U(1) Invariant F(R) Horava-Lifshitz Gravity

TL;DR

This paper explores U(1) invariant F(R) Horava-Lifshitz gravity, demonstrating its stability properties, Hamiltonian structure, and cosmological solutions, thereby extending the theoretical framework and analyzing its physical consistency.

Contribution

It formulates a U(1) extension of F(R) HL gravity, develops its Hamiltonian structure, and analyzes its stability and cosmological solutions, advancing the understanding of this modified gravity theory.

Findings

Stable de Sitter solutions exist in some versions.

Flat space solutions are unstable, avoiding scalar graviton issues.
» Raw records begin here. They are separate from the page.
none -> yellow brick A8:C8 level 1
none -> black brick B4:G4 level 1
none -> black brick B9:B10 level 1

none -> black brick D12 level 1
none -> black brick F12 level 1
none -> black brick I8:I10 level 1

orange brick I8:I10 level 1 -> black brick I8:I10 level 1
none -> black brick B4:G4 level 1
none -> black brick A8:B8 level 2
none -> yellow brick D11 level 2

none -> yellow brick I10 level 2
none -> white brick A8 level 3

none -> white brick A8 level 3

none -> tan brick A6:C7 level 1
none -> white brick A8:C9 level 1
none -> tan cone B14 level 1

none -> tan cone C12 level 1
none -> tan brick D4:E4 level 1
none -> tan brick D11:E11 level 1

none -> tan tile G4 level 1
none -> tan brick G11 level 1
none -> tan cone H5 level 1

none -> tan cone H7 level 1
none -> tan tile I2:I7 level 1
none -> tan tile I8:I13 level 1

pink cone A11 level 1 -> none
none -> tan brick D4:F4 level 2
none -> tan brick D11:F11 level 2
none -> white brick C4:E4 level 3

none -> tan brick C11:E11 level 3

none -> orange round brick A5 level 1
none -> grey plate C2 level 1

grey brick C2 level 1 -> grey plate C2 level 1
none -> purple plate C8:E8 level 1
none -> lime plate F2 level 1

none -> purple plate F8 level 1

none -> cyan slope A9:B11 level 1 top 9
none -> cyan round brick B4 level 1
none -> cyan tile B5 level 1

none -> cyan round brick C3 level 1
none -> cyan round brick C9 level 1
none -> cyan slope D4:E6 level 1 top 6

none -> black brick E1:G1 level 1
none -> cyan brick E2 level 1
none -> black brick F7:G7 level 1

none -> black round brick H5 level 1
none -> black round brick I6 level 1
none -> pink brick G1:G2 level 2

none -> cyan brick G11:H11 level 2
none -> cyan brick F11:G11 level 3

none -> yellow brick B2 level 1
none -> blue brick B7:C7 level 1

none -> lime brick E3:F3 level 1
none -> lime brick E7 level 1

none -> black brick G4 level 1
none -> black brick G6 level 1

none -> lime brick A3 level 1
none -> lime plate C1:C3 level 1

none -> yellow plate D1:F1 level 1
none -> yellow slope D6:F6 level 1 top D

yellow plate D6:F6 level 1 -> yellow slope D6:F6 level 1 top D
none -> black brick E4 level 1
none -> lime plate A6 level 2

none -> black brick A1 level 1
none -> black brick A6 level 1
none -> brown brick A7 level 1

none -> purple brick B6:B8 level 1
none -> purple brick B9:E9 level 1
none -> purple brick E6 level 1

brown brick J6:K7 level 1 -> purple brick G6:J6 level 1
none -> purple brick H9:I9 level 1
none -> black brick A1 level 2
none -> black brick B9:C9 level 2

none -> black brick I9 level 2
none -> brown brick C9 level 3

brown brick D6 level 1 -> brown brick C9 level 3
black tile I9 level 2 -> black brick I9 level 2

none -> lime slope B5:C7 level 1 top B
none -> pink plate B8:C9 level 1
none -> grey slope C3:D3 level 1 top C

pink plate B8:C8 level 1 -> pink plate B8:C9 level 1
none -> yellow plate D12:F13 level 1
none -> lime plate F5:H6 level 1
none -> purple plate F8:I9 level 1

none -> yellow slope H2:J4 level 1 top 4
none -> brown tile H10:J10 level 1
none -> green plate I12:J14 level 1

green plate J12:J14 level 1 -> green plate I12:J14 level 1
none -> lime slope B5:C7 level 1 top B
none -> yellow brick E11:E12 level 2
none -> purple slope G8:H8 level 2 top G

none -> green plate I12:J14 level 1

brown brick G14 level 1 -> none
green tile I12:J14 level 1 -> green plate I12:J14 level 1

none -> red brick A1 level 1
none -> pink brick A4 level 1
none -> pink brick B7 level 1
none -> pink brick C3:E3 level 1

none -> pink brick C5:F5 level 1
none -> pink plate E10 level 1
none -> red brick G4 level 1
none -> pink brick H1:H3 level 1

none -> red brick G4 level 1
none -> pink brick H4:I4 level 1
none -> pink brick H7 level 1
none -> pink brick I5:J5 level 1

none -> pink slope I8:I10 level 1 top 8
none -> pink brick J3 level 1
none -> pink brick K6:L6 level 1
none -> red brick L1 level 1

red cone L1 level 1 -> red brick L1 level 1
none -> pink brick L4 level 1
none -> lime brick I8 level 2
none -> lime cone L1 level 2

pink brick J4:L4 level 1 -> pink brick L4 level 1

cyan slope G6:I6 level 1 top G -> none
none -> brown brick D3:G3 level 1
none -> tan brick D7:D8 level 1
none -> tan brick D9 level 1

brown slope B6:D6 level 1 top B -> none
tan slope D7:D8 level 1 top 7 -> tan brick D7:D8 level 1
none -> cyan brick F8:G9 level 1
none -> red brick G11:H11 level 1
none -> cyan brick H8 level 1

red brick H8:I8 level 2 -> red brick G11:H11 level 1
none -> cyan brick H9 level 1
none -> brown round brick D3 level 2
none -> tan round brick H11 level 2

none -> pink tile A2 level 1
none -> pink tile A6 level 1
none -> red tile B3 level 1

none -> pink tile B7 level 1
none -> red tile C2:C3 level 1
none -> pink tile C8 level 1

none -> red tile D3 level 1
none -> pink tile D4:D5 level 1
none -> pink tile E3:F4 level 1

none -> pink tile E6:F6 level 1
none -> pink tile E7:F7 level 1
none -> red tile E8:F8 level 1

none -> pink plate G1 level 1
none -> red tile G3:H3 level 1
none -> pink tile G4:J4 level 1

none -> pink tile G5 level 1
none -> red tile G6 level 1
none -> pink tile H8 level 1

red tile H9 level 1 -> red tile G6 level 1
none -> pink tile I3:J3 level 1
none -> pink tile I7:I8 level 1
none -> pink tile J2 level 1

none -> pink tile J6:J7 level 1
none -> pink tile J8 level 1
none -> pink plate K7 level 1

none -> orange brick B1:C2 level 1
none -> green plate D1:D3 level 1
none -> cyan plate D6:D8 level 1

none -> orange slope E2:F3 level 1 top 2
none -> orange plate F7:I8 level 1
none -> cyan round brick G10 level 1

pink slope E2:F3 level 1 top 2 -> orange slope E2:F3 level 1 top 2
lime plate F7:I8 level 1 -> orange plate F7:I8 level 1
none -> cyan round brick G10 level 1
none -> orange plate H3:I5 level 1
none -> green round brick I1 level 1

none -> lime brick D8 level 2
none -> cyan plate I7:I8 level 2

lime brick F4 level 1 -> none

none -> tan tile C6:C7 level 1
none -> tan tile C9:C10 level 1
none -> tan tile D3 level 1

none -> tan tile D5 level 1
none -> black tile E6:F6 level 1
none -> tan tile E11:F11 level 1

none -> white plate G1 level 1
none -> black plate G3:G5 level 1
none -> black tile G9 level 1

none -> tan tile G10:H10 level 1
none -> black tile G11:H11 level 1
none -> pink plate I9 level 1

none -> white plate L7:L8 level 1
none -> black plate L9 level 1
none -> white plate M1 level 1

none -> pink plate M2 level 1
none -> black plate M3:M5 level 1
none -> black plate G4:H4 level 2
The theory's spectrum includes only transverse graviton polarization.

Abstract

This paper is devoted to the study of various aspects of projectable F(R) Horava-Lifshitz (HL) gravity. We show that some versions of F(R) HL gravity may have stable de Sitter solution and instable flat space solution. In this case, the problem of scalar graviton does not appear because flat space is not vacuum state. Generalizing the U(1) HL theory proposed in arXiv:1007.2410, we formulate U(1) extension of scalar theory and of F(R) Horava-Lifshitz gravity. The Hamiltonian approach for such the theory is developed in full detail. It is demonstrated that its Hamiltonian structure is the same as for the non-relativistic covariant HL gravity. The spectrum analysis performed around flat background indicates towards the consistency of the theory because it contains graviton with only transverse polarization. Finally, we analyze the spatially-flat FRW equations for U(1) invariant F(R) Horava-Lifshitz gravity.